Many teams we encounter are laboring under a mountain of technical debt. It got that way for a variety of reasons, often outside the team’s control or before the current leaders started. So, while it’s useful to consider how to avoid adding more technical debt to a system, the pressing challenge for our clients is often, how do I start getting out from under all this technical debt?
Make it Visible
As we always say, “If you can’t just fix it, make it more visible.” And that’s the right first move here. Make your technical debt more visible and concrete. This allows product and technical people to reason about it together in order to incrementally resolve it. Here’s how…
Find or create an architecture diagram for your system as a black and white line drawing. Gather the team around it. For each item on the diagram, ask, “How safe does it feel to make changes in or around this part of the system?” Have a conversation about it. If a particular part of the system feels scary to touch, there’s a high level of technical debt there. Color that part of the diagram red. If a part of the system isn’t exactly scary but it feels high-friction, like it requires extra care, color that part of the diagram yellow. If a part of the diagram feels safe and easy to work with, leave it white.
Have a bias towards marking things red or yellow. If even a few people on the team find an area of the app sketchy to work with, that’s friction to highlight. There’s often one senior member of the team who’s the only one who feels comfortable in certain old and rusty parts of your code. That person may insist, “it’s fine,” but it’s not. We’re visualizing the team’s collective ability to move fast in our system.
You’ll probably have to make distinctions within items on the diagram. For example, someone might say, “The part of this billing service that deals with discounts is pretty scary, but the rest of the billing service is fine to work with.” Ok, add a box within the billing service labeled “Discounts,” and color it red. Go as granular as you need to in order to distinguish where your technical debt lives.
Once you’ve talked about each part of the diagram, you’ll end up with a heat map for the technical debt in your system. Notice this didn’t require any fancy new tools or quantitative measures. You’re just visualizing where developers’ intuition tells them “here be dragons.” This works because systems low in technical debt, systems with good design, are easy and safe to modify and extend.
Now that you have it, how do you use this technical debt heat map to start reducing your technical debt? Bring it to your backlog refinement, planning, and review meetings. When you encounter a feature that cuts through an area of the app with high technical debt, discuss how you can incrementally reduce the debt while you’re in there adding value. In reviews, see if you can update your heat map to account for increases and decreases in technical debt.
When you find a part of the system that you can’t seem to fix incrementally but that is affecting your customer-facing work—by slowing you down or by causing you to avoid working on certain features—model that technical debt fix as a backlog item and work out its cost of delay so it can be prioritized against customer-facing features.
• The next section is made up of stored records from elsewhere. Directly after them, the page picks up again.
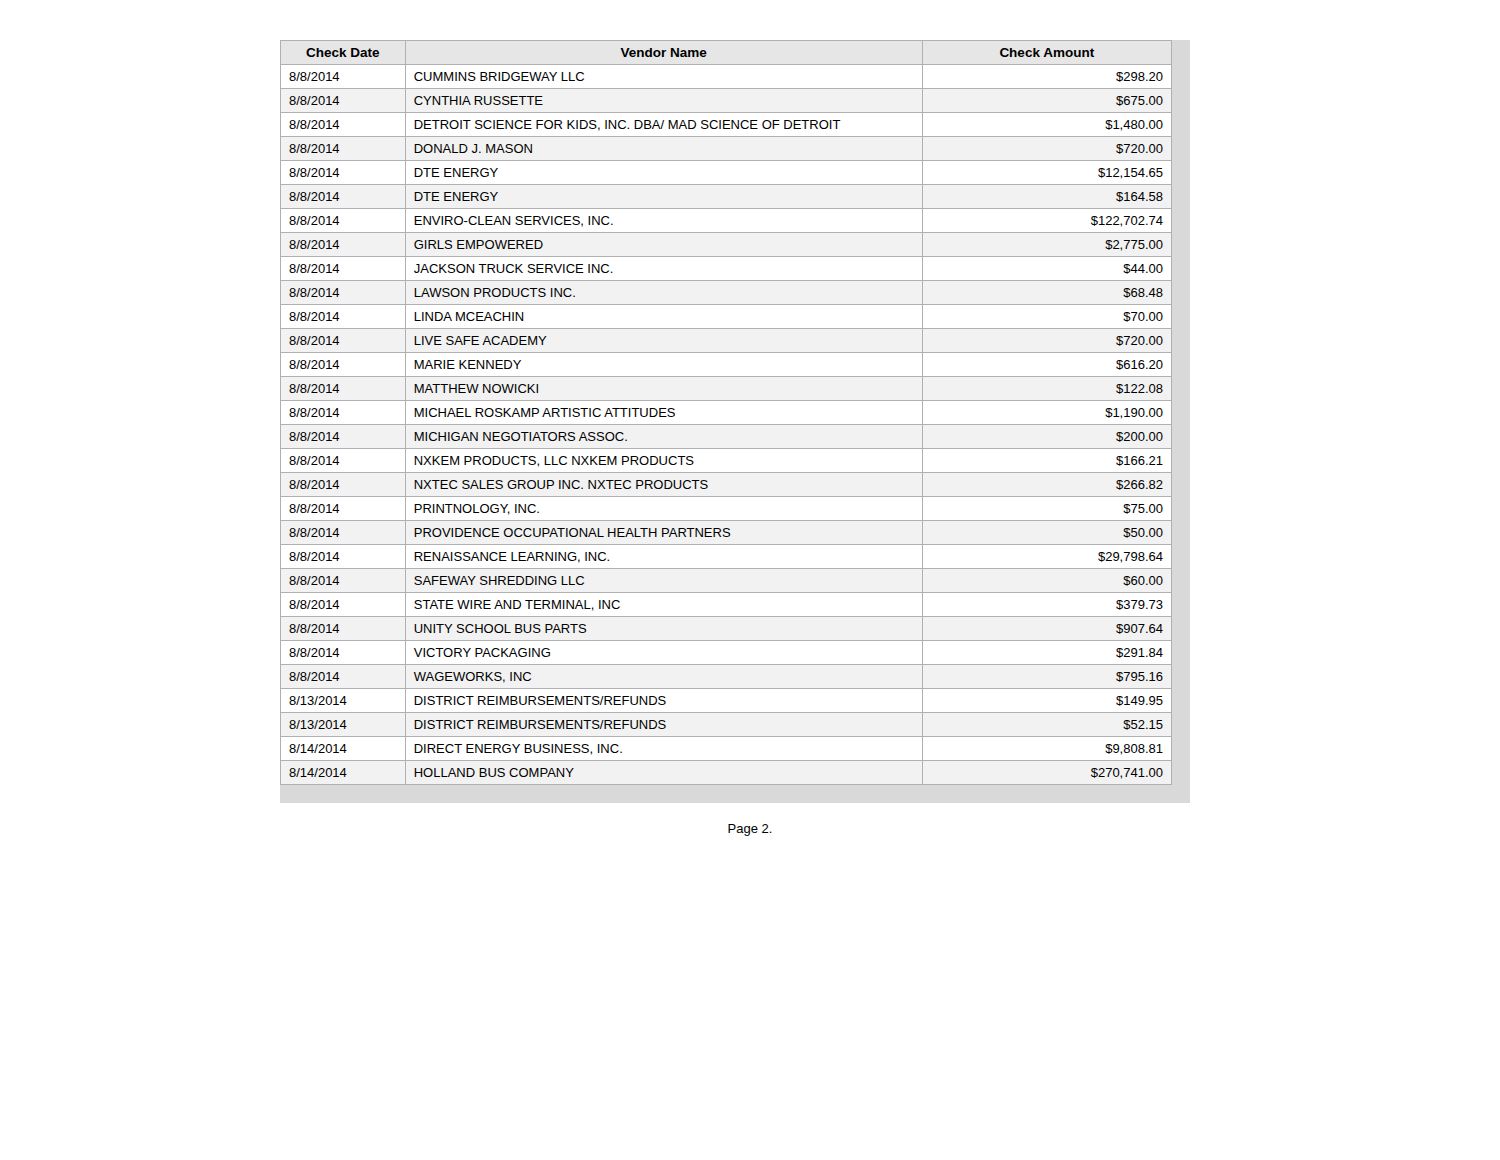| Check Date | Vendor Name | Check Amount |
| --- | --- | --- |
| 8/8/2014 | CUMMINS BRIDGEWAY LLC | $298.20 |
| 8/8/2014 | CYNTHIA RUSSETTE | $675.00 |
| 8/8/2014 | DETROIT SCIENCE FOR KIDS, INC. DBA/ MAD SCIENCE OF DETROIT | $1,480.00 |
| 8/8/2014 | DONALD J. MASON | $720.00 |
| 8/8/2014 | DTE ENERGY | $12,154.65 |
| 8/8/2014 | DTE ENERGY | $164.58 |
| 8/8/2014 | ENVIRO-CLEAN SERVICES, INC. | $122,702.74 |
| 8/8/2014 | GIRLS EMPOWERED | $2,775.00 |
| 8/8/2014 | JACKSON TRUCK SERVICE INC. | $44.00 |
| 8/8/2014 | LAWSON PRODUCTS INC. | $68.48 |
| 8/8/2014 | LINDA MCEACHIN | $70.00 |
| 8/8/2014 | LIVE SAFE ACADEMY | $720.00 |
| 8/8/2014 | MARIE KENNEDY | $616.20 |
| 8/8/2014 | MATTHEW NOWICKI | $122.08 |
| 8/8/2014 | MICHAEL ROSKAMP ARTISTIC ATTITUDES | $1,190.00 |
| 8/8/2014 | MICHIGAN NEGOTIATORS ASSOC. | $200.00 |
| 8/8/2014 | NXKEM PRODUCTS, LLC NXKEM PRODUCTS | $166.21 |
| 8/8/2014 | NXTEC SALES GROUP INC. NXTEC PRODUCTS | $266.82 |
| 8/8/2014 | PRINTNOLOGY, INC. | $75.00 |
| 8/8/2014 | PROVIDENCE OCCUPATIONAL HEALTH PARTNERS | $50.00 |
| 8/8/2014 | RENAISSANCE LEARNING, INC. | $29,798.64 |
| 8/8/2014 | SAFEWAY SHREDDING LLC | $60.00 |
| 8/8/2014 | STATE WIRE AND TERMINAL, INC | $379.73 |
| 8/8/2014 | UNITY SCHOOL BUS PARTS | $907.64 |
| 8/8/2014 | VICTORY PACKAGING | $291.84 |
| 8/8/2014 | WAGEWORKS, INC | $795.16 |
| 8/13/2014 | DISTRICT REIMBURSEMENTS/REFUNDS | $149.95 |
| 8/13/2014 | DISTRICT REIMBURSEMENTS/REFUNDS | $52.15 |
| 8/14/2014 | DIRECT ENERGY BUSINESS, INC. | $9,808.81 |
| 8/14/2014 | HOLLAND BUS COMPANY | $270,741.00 |
Page 2.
By visualizing your technical debt and then including fixing it in your team’s regular work, you’ll slowly resolve the most painful parts of it and be on your way to building a system that’s easy and safe to modify and extend.
Don’t just mindlessly set aside a small percentage of time for undirected technical debt reduction. Mindfully and transparently address the most important technical debt as part of your team’s regular work.